» WHAT THE TASK REQUIRES: Please filter the listing for the string "дипломы" and copy each matching line.

==================================================

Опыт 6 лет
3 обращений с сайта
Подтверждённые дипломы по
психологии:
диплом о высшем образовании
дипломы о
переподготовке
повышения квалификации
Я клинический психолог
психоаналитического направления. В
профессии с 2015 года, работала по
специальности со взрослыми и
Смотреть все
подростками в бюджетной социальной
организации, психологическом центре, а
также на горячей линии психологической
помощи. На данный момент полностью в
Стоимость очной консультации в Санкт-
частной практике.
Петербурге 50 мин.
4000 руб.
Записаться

==================================================

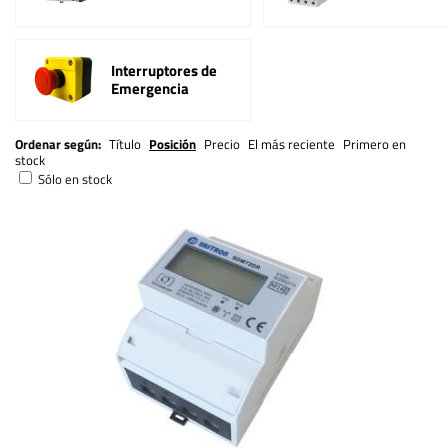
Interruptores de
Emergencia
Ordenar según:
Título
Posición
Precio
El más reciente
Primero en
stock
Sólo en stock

==================================================

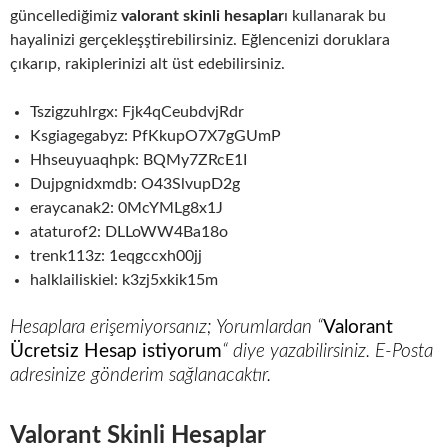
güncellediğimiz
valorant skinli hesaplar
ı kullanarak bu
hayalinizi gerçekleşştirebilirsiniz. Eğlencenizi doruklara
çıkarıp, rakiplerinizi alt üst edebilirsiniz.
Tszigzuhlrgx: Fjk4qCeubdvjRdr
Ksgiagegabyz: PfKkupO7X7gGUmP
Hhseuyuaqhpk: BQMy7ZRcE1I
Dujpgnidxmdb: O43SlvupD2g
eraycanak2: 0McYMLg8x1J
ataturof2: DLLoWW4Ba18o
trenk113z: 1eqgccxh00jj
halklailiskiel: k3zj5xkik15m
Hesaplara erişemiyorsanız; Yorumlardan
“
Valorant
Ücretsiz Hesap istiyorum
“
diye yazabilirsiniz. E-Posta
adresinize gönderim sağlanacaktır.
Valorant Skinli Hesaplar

==================================================

» EXERCISE SOLUTION:
Подтверждённые дипломы по
дипломы о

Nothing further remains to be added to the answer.